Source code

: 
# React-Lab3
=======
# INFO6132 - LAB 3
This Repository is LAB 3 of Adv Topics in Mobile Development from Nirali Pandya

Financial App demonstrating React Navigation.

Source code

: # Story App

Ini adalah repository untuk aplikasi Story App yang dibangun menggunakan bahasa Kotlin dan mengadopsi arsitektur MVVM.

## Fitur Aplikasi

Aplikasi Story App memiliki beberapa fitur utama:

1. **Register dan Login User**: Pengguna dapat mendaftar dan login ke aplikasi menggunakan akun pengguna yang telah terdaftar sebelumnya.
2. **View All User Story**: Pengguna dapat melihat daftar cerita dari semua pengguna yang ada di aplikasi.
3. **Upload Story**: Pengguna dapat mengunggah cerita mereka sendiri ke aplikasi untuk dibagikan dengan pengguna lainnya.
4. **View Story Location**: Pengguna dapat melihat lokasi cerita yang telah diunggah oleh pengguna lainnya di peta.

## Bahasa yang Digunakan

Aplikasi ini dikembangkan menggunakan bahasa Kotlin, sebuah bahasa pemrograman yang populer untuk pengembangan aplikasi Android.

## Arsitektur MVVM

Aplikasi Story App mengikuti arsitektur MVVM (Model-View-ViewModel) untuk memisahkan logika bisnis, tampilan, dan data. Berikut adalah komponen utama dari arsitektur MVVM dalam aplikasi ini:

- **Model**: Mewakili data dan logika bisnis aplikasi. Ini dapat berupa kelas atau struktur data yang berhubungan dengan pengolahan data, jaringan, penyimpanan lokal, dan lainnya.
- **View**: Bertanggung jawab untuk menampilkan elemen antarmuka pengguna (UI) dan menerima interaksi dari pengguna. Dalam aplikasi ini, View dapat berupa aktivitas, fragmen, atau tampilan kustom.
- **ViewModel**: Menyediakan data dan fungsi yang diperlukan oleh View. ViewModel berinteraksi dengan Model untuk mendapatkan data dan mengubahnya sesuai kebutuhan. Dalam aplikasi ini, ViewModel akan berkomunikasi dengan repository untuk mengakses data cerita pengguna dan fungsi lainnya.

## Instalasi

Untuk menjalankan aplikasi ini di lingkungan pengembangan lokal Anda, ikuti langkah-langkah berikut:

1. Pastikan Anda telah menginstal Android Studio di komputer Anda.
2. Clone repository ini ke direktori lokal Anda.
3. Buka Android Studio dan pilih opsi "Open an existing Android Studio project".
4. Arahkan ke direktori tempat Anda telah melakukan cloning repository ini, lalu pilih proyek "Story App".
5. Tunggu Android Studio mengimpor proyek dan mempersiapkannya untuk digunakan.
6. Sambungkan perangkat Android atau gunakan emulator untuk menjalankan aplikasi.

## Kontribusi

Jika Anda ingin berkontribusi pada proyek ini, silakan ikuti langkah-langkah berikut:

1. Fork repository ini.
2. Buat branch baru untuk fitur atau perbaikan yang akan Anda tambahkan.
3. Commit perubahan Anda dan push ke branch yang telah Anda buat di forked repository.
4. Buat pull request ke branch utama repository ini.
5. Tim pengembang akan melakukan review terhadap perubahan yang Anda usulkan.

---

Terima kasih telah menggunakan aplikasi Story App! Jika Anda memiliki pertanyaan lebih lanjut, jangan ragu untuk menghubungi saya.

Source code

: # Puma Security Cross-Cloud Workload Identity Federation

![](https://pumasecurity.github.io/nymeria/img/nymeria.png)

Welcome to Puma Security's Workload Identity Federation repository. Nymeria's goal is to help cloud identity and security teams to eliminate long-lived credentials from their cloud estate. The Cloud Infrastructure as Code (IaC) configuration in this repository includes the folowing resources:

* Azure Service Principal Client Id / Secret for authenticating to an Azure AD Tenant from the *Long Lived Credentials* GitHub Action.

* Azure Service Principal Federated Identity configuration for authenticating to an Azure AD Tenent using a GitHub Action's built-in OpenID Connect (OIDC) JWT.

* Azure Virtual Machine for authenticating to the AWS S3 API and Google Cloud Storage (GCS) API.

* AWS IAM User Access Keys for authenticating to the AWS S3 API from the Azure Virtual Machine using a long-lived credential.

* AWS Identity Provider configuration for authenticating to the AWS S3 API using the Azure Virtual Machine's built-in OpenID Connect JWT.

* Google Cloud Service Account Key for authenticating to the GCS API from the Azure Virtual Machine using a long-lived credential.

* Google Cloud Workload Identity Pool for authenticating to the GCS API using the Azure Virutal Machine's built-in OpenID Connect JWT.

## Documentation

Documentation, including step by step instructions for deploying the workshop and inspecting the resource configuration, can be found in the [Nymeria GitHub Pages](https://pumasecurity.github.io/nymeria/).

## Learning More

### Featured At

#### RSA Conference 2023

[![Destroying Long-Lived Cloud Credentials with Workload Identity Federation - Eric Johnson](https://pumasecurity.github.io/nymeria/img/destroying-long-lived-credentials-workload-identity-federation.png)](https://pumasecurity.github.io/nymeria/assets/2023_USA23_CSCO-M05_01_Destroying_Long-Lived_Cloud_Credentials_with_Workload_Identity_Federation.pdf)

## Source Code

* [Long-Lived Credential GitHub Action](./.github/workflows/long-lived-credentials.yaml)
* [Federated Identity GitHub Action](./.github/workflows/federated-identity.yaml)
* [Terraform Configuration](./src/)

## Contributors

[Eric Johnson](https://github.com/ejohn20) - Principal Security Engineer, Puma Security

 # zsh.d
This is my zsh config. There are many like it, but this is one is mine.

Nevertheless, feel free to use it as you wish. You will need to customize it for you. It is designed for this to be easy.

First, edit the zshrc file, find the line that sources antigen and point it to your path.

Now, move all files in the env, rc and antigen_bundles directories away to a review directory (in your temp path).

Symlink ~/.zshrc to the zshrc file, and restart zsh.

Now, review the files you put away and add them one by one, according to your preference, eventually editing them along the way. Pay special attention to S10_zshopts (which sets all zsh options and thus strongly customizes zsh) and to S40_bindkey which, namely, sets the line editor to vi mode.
********************
> **TRY IT**
Please retype all of the records above exactly as they are.

> **TASK OUTPUT**
Source code

: 
# React-Lab3
=======
# INFO6132 - LAB 3
This Repository is LAB 3 of Adv Topics in Mobile Development from Nirali Pandya

Financial App demonstrating React Navigation.

Source code

: # Story App

Ini adalah repository untuk aplikasi Story App yang dibangun menggunakan bahasa Kotlin dan mengadopsi arsitektur MVVM.

## Fitur Aplikasi

Aplikasi Story App memiliki beberapa fitur utama:

1. **Register dan Login User**: Pengguna dapat mendaftar dan login ke aplikasi menggunakan akun pengguna yang telah terdaftar sebelumnya.
2. **View All User Story**: Pengguna dapat melihat daftar cerita dari semua pengguna yang ada di aplikasi.
3. **Upload Story**: Pengguna dapat mengunggah cerita mereka sendiri ke aplikasi untuk dibagikan dengan pengguna lainnya.
4. **View Story Location**: Pengguna dapat melihat lokasi cerita yang telah diunggah oleh pengguna lainnya di peta.

## Bahasa yang Digunakan

Aplikasi ini dikembangkan menggunakan bahasa Kotlin, sebuah bahasa pemrograman yang populer untuk pengembangan aplikasi Android.

## Arsitektur MVVM

Aplikasi Story App mengikuti arsitektur MVVM (Model-View-ViewModel) untuk memisahkan logika bisnis, tampilan, dan data. Berikut adalah komponen utama dari arsitektur MVVM dalam aplikasi ini:

- **Model**: Mewakili data dan logika bisnis aplikasi. Ini dapat berupa kelas atau struktur data yang berhubungan dengan pengolahan data, jaringan, penyimpanan lokal, dan lainnya.
- **View**: Bertanggung jawab untuk menampilkan elemen antarmuka pengguna (UI) dan menerima interaksi dari pengguna. Dalam aplikasi ini, View dapat berupa aktivitas, fragmen, atau tampilan kustom.
- **ViewModel**: Menyediakan data dan fungsi yang diperlukan oleh View. ViewModel berinteraksi dengan Model untuk mendapatkan data dan mengubahnya sesuai kebutuhan. Dalam aplikasi ini, ViewModel akan berkomunikasi dengan repository untuk mengakses data cerita pengguna dan fungsi lainnya.

## Instalasi

Untuk menjalankan aplikasi ini di lingkungan pengembangan lokal Anda, ikuti langkah-langkah berikut:

1. Pastikan Anda telah menginstal Android Studio di komputer Anda.
2. Clone repository ini ke direktori lokal Anda.
3. Buka Android Studio dan pilih opsi "Open an existing Android Studio project".
4. Arahkan ke direktori tempat Anda telah melakukan cloning repository ini, lalu pilih proyek "Story App".
5. Tunggu Android Studio mengimpor proyek dan mempersiapkannya untuk digunakan.
6. Sambungkan perangkat Android atau gunakan emulator untuk menjalankan aplikasi.

## Kontribusi

Jika Anda ingin berkontribusi pada proyek ini, silakan ikuti langkah-langkah berikut:

1. Fork repository ini.
2. Buat branch baru untuk fitur atau perbaikan yang akan Anda tambahkan.
3. Commit perubahan Anda dan push ke branch yang telah Anda buat di forked repository.
4. Buat pull request ke branch utama repository ini.
5. Tim pengembang akan melakukan review terhadap perubahan yang Anda usulkan.

---

Terima kasih telah menggunakan aplikasi Story App! Jika Anda memiliki pertanyaan lebih lanjut, jangan ragu untuk menghubungi saya.

Source code

: # Puma Security Cross-Cloud Workload Identity Federation

![](https://pumasecurity.github.io/nymeria/img/nymeria.png)

Welcome to Puma Security's Workload Identity Federation repository. Nymeria's goal is to help cloud identity and security teams to eliminate long-lived credentials from their cloud estate. The Cloud Infrastructure as Code (IaC) configuration in this repository includes the folowing resources:

* Azure Service Principal Client Id / Secret for authenticating to an Azure AD Tenant from the *Long Lived Credentials* GitHub Action.

* Azure Service Principal Federated Identity configuration for authenticating to an Azure AD Tenent using a GitHub Action's built-in OpenID Connect (OIDC) JWT.

* Azure Virtual Machine for authenticating to the AWS S3 API and Google Cloud Storage (GCS) API.

* AWS IAM User Access Keys for authenticating to the AWS S3 API from the Azure Virtual Machine using a long-lived credential.

* AWS Identity Provider configuration for authenticating to the AWS S3 API using the Azure Virtual Machine's built-in OpenID Connect JWT.

* Google Cloud Service Account Key for authenticating to the GCS API from the Azure Virtual Machine using a long-lived credential.

* Google Cloud Workload Identity Pool for authenticating to the GCS API using the Azure Virutal Machine's built-in OpenID Connect JWT.

## Documentation

Documentation, including step by step instructions for deploying the workshop and inspecting the resource configuration, can be found in the [Nymeria GitHub Pages](https://pumasecurity.github.io/nymeria/).

## Learning More

### Featured At

#### RSA Conference 2023

[![Destroying Long-Lived Cloud Credentials with Workload Identity Federation - Eric Johnson](https://pumasecurity.github.io/nymeria/img/destroying-long-lived-credentials-workload-identity-federation.png)](https://pumasecurity.github.io/nymeria/assets/2023_USA23_CSCO-M05_01_Destroying_Long-Lived_Cloud_Credentials_with_Workload_Identity_Federation.pdf)

## Source Code

* [Long-Lived Credential GitHub Action](./.github/workflows/long-lived-credentials.yaml)
* [Federated Identity GitHub Action](./.github/workflows/federated-identity.yaml)
* [Terraform Configuration](./src/)

## Contributors

[Eric Johnson](https://github.com/ejohn20) - Principal Security Engineer, Puma Security

 # zsh.d
This is my zsh config. There are many like it, but this is one is mine.

Nevertheless, feel free to use it as you wish. You will need to customize it for you. It is designed for this to be easy.

First, edit the zshrc file, find the line that sources antigen and point it to your path.

Now, move all files in the env, rc and antigen_bundles directories away to a review directory (in your temp path).

Symlink ~/.zshrc to the zshrc file, and restart zsh.

Now, review the files you put away and add them one by one, according to your preference, eventually editing them along the way. Pay special attention to S10_zshopts (which sets all zsh options and thus strongly customizes zsh) and to S40_bindkey which, namely, sets the line editor to vi mode.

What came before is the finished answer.